Kafka strimzi will by itself provide the needed annotations to enable ssl-passthrough on the specific ingress.

These annotations on the ingress enables ssl-passthrough.

  annotations:
    ingress.kubernetes.io/ssl-passthrough: "true"
    kubernetes.io/ingress.class: nginx
    nginx.ingress.kubernetes.io/backend-protocol: HTTPS
    nginx.ingress.kubernetes.io/ssl-passthrough: "true"

This enables the ssl-passthrough on the specific ingress.

Creating Kafka user

To create Kafka user we will use Strimzi CustomResource.

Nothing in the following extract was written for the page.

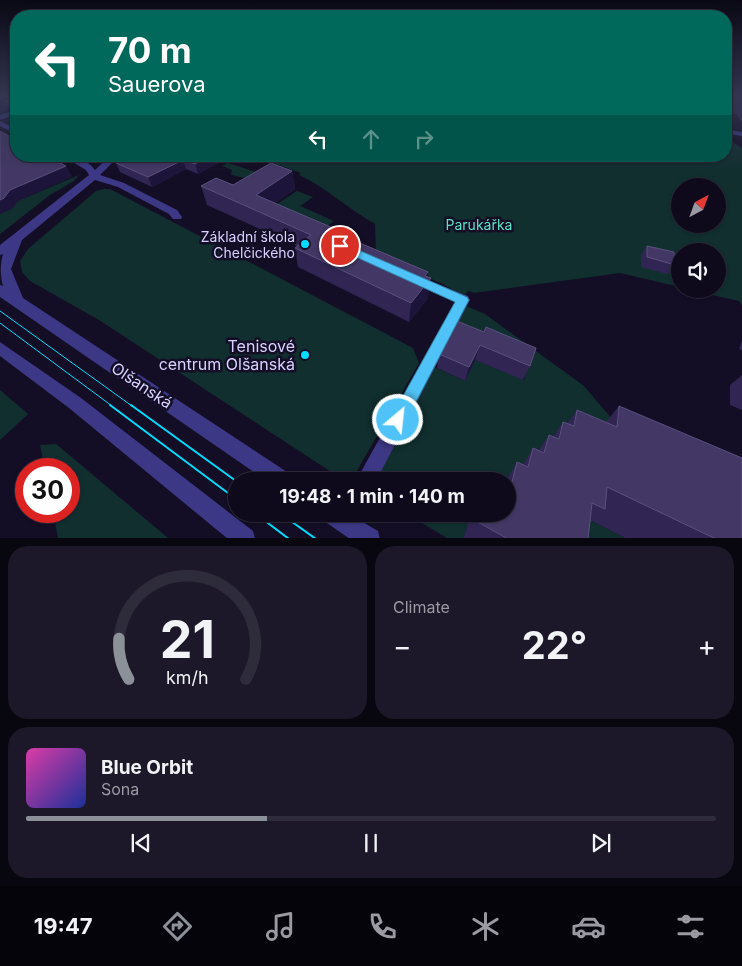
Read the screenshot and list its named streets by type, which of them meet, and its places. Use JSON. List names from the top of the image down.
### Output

apiVersion: kafka.strimzi.io/v1beta2
kind: KafkaUser
metadata:
  name: user1
  labels:
    strimzi.io/cluster: my-kafka
spec:
  authentication:
    type: tls

After applying this resource to the Kubernetes, Strimzi will create the user and needed secrets for the authentication. These secrets are available in the Kubernetes.

Certificates

Kafka Strimzi will create all the certificates needed for the Kafka. What we need is Kafka cluster CA truststore and user keystore.

CA truststore:

k get secrets/my-kafka-ca-cert -o jsonpath={$.data.'ca\.p12'} | base64 -d > truststore.p12
k get secrets/my-kafka-ca-cert -o jsonpath={$.data.'truststore\.password'} | base64 -d > truststore.password

User keystore:

k get secrets/user1 -o jsonpath={$.data.'user\.p12'} | base64 -d > truststore.p12
k get secrets/user1 -o jsonpath={$.data.'truststore\.password'} | base64 -d > user.password

Kafka config:

ssl.truststore.location=./truststore.p12
ssl.truststore.password=ENTER_TRUSTSTORE_PASSWORD
ssl.keystore.location =./user.p12
ssl.keystore.password=ENTER_KEYSTORE_PASSWORD
ssl.key.password=ENTER_KEYSTORE_PASSWORD
ssl.enabled.protocols=TLSv1.2
ssl.endpoint.identification.algorithm=
security.protocol=SSL

Testing out the connection:

./kafka-console-producer.sh --producer.config config.tls --bootstrap-server bootstrap.example:443 --topic testing-topic

Common problems

Nginx returns the default acme certificate when server presents itself

See up about enabling ssl-passthrough.